Trials on the Road of Life
The Most Holy Trinity
June 12, 2022
One year I had the good fortune to be on a priests’ retreat out in the Mojave Desert, but in order to get there I had to fly into Los Angeles International Airport. And there before me was the “busiest freeway in America”, a freeway with eight lanes of traffic in each direction and going nowhere fast. Even though it was 9 o’clock at night (and the retreat started the next day), traffic was stopped in both directions for as far as the eye could see.
Where were all these people going so late on a Sunday night? And where are we going? We’re all on the highway of life, surrounded by cars on their own journey, yet we share the road together – believers and unbelievers – good drivers and bad drivers – the selfless and the selfish, all in this together. And we all have one common destination in the end – death. We all have someplace to go, but we don’t know at what point the freeway will be closed and we will be forced to take the off ramp.

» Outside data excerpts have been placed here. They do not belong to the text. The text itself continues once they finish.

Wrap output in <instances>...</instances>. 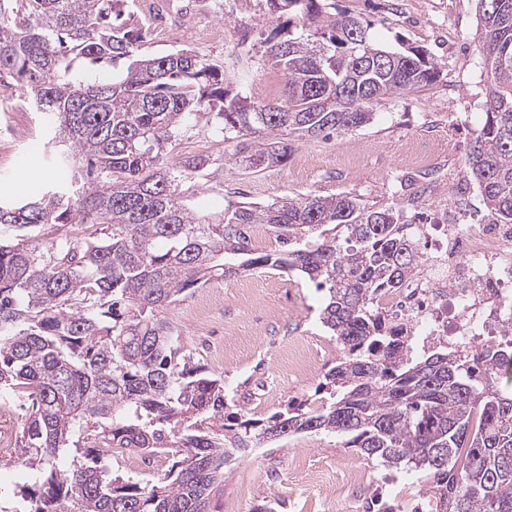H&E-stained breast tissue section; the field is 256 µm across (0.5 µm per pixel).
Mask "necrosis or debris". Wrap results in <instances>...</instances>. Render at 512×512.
I'll return each instance as SVG.
<instances>
[{
	"label": "necrosis or debris",
	"mask_w": 512,
	"mask_h": 512,
	"mask_svg": "<svg viewBox=\"0 0 512 512\" xmlns=\"http://www.w3.org/2000/svg\"><path fill=\"white\" fill-rule=\"evenodd\" d=\"M469 191L453 187L457 199ZM457 199L421 225L417 274L378 306L407 319L423 342L470 354L512 343V225L458 223Z\"/></svg>",
	"instance_id": "4bbe7bcc"
}]
</instances>
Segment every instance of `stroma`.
Masks as SVG:
<instances>
[{"label":"stroma","mask_w":512,"mask_h":512,"mask_svg":"<svg viewBox=\"0 0 512 512\" xmlns=\"http://www.w3.org/2000/svg\"><path fill=\"white\" fill-rule=\"evenodd\" d=\"M184 2L179 24L194 25L202 16L222 25L223 39L186 46L224 71L229 92L255 100L280 93L284 76L265 54V39L277 25L266 0ZM327 7L370 24L381 43L402 41L432 52L439 82L388 98L373 121L331 141H299L286 164L255 173L228 164L218 177H198L199 194L187 198L188 207L218 212L234 198L270 204L312 191L350 192L371 205L401 208L411 224L417 213L434 216L447 204L448 189L441 186L417 208L403 206L410 175L400 161L423 149L451 173H464L484 123L487 89L473 40L477 0H327ZM243 43L252 58L245 66L250 75L239 84L232 76L243 67ZM48 138L36 113L14 111L12 102L0 99V197L22 200L57 180L45 161ZM167 151L172 160L190 152L217 156L225 144L200 124L187 127ZM324 305V292L302 275L259 269L192 290L166 316L193 365L222 377L247 418L265 420L293 401L320 406L324 374L341 355L321 323ZM430 488L427 472L365 458L335 434L301 433L226 465L209 512H370L380 501L396 512H434Z\"/></svg>","instance_id":"obj_1"}]
</instances>
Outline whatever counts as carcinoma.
<instances>
[{"label": "carcinoma", "instance_id": "obj_1", "mask_svg": "<svg viewBox=\"0 0 512 512\" xmlns=\"http://www.w3.org/2000/svg\"><path fill=\"white\" fill-rule=\"evenodd\" d=\"M326 0H267L306 36L276 29L266 53L279 99L229 96L191 49L152 54L127 0H0V72L56 125L50 163L68 177L21 201L0 199V391L31 399L16 464L26 512H207L224 466L299 433L395 467L424 468L443 512H512V351L478 366L444 347L414 359L405 323L380 311L405 286L417 246L396 207L351 192H311L219 213L184 203V183L224 171L205 153L167 157L191 125L233 142L227 162L260 171L301 139L368 124L386 98L423 91L440 70L424 49L381 45L369 25ZM474 41L486 71L485 122L466 176L497 221L512 224V0H478ZM263 226L285 249L255 251ZM341 229L330 236L324 227ZM274 268L327 290L322 324L343 356L325 375L329 401L290 404L264 423L224 422V379L190 367L164 316L179 296ZM165 454L154 482L112 477L115 449Z\"/></svg>", "mask_w": 512, "mask_h": 512}]
</instances>
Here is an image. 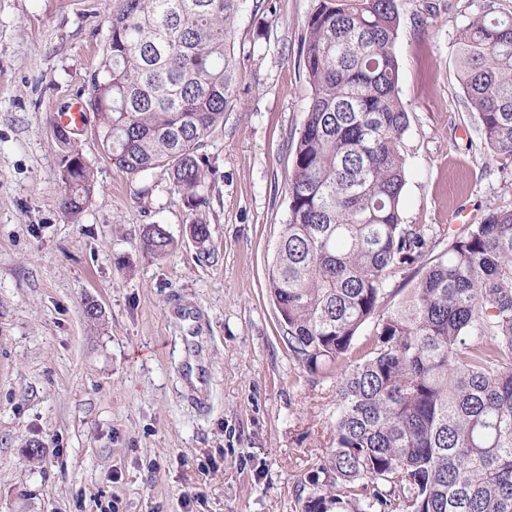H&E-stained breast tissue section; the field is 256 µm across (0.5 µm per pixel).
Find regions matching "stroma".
Returning a JSON list of instances; mask_svg holds the SVG:
<instances>
[{"mask_svg": "<svg viewBox=\"0 0 512 512\" xmlns=\"http://www.w3.org/2000/svg\"><path fill=\"white\" fill-rule=\"evenodd\" d=\"M315 4L247 0L238 103L205 142L206 202L192 208L165 169L113 165L87 107L117 0H0V512H301L331 444L336 380L289 353L267 272L288 221ZM398 5L402 211L426 227L430 261L457 210L476 224L512 208V160L482 146L456 63L460 30L512 16V0ZM76 102L85 124L66 146L56 117ZM68 147L95 175L75 218L61 207ZM150 224L169 233L166 256L144 249ZM181 308L200 316V390L182 377Z\"/></svg>", "mask_w": 512, "mask_h": 512, "instance_id": "1", "label": "stroma"}]
</instances>
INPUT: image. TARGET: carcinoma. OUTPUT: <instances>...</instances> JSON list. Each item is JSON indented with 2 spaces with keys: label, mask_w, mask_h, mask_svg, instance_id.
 <instances>
[{
  "label": "carcinoma",
  "mask_w": 512,
  "mask_h": 512,
  "mask_svg": "<svg viewBox=\"0 0 512 512\" xmlns=\"http://www.w3.org/2000/svg\"><path fill=\"white\" fill-rule=\"evenodd\" d=\"M246 0H119L91 101L104 151L129 174L163 167L195 204L200 150L237 102L235 18ZM397 0H318L302 53L311 89L268 271L288 350L336 374L332 448L302 512H512V209L448 229L447 258L385 310L392 270L428 248L404 223L408 115ZM458 78L484 147L512 159V17L459 34ZM60 159L66 214L93 189ZM162 257L172 240L144 235ZM376 334L356 344L361 328Z\"/></svg>",
  "instance_id": "cac0c4a2"
}]
</instances>
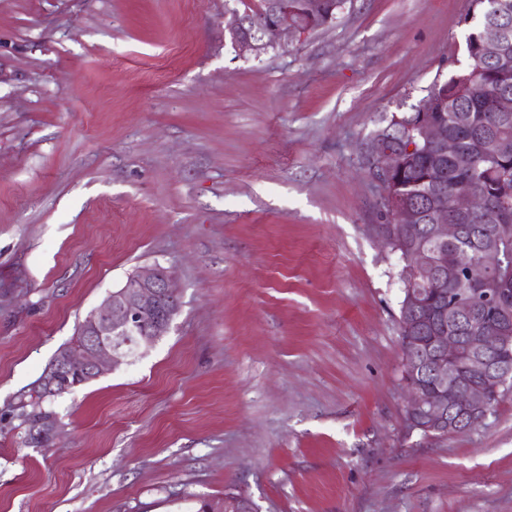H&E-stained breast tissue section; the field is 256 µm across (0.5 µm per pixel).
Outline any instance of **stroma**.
<instances>
[{"instance_id":"obj_1","label":"stroma","mask_w":512,"mask_h":512,"mask_svg":"<svg viewBox=\"0 0 512 512\" xmlns=\"http://www.w3.org/2000/svg\"><path fill=\"white\" fill-rule=\"evenodd\" d=\"M225 0H0V512H512V394L406 425L398 253L369 135L467 63L473 0H348L237 57ZM163 336L30 395L137 272Z\"/></svg>"}]
</instances>
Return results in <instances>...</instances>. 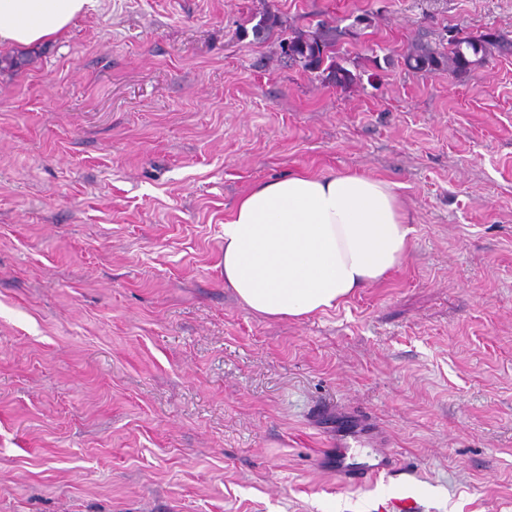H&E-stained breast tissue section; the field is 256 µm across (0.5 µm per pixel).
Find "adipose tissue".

Sometimes we get stopped in traffic, so to speak, stopped by illnesses or difficulties; or perhaps we are lost and don’t know where to go. These kinds of trials and tribulations can bring much meaning to our lives. When we’re forced to slow down by sickness, this gives us an opportunity to reflect on where our life is going. At other times we are able to travel the road of life going at a very high speed, but perhaps going in the wrong direction!
St. Paul was someone who knew about a road trip because he took so many of them in the New Testament. He points out that not only are our afflictions not always something “bad for us”; but, in fact, he rejoices in his afflictions! He even boasts of his afflictions! Why? Because our suffering can produce endurance and endurance shapes our character, and a proven character gives us hope, and hope leads us to eternal life (Romans 5:1-5).

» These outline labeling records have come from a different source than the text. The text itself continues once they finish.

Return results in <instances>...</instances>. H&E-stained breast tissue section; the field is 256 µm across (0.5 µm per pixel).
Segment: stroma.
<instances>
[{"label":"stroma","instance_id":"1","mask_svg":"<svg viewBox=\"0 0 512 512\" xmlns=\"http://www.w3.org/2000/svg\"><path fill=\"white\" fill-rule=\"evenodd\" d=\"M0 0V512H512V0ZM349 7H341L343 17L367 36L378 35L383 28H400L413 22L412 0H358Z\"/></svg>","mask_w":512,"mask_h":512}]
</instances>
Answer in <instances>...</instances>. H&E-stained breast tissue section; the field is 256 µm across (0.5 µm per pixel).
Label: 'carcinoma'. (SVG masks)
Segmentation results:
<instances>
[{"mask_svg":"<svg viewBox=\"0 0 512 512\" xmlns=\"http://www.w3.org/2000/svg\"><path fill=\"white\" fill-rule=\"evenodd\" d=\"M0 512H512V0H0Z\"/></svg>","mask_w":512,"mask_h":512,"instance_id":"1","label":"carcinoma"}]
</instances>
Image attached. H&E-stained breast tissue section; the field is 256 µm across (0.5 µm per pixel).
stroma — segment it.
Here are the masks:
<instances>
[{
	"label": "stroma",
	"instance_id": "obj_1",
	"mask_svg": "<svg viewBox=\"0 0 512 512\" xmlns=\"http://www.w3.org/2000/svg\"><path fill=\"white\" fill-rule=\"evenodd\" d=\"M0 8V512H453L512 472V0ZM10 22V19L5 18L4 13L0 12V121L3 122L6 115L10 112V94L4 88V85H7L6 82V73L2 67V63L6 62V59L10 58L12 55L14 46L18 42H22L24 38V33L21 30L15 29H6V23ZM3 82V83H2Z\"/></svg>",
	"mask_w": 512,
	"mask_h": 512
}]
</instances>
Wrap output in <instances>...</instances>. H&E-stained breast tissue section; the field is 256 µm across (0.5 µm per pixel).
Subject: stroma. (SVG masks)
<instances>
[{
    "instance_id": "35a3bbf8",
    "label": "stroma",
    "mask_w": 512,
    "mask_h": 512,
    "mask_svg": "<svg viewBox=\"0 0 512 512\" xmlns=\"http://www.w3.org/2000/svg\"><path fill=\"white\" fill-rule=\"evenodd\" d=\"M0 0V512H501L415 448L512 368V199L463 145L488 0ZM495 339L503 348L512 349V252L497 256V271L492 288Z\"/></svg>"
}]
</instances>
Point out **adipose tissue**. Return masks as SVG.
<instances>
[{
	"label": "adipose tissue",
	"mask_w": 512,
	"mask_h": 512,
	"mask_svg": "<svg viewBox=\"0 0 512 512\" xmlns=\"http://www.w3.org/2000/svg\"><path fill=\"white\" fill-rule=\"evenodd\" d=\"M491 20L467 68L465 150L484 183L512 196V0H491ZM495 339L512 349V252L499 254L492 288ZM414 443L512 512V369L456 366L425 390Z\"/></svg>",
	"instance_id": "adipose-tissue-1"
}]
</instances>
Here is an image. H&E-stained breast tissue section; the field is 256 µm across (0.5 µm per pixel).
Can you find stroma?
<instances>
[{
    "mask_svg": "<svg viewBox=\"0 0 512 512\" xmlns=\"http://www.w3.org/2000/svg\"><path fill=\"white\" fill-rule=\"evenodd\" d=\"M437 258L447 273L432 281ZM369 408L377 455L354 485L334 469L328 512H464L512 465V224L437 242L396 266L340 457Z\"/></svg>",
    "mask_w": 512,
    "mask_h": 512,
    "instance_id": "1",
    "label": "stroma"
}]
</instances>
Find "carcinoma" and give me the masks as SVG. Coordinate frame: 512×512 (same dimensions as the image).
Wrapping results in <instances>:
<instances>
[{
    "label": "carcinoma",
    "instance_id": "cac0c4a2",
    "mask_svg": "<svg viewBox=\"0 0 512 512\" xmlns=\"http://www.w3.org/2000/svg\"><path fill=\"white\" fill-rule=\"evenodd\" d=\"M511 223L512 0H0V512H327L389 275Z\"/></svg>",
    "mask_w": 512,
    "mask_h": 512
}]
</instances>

This is certainly true when we think of any committed relationship such as marriage. Love is not proved by the good times we have with someone, so much as by the tough times. It’s when we have been there for somebody when it isn’t easy that we know we love them. This is what builds our character and solidifies our relationships with each other. In the same way, what we’ve gone through in our lives is something that we also share with the Lord who suffered very much in his short life. The whole point of our trials is that we will grow. A great saint once begged God to take a cross away from someone that they were praying for and the Lord said to her, “I cannot take their suffering away from them until they learn what they need to learn from it. Only then will I remove that cross (Saint Faustina)”. What is God expecting us to learn from our sufferings? Perhaps endurance – character building – hope – eternal life.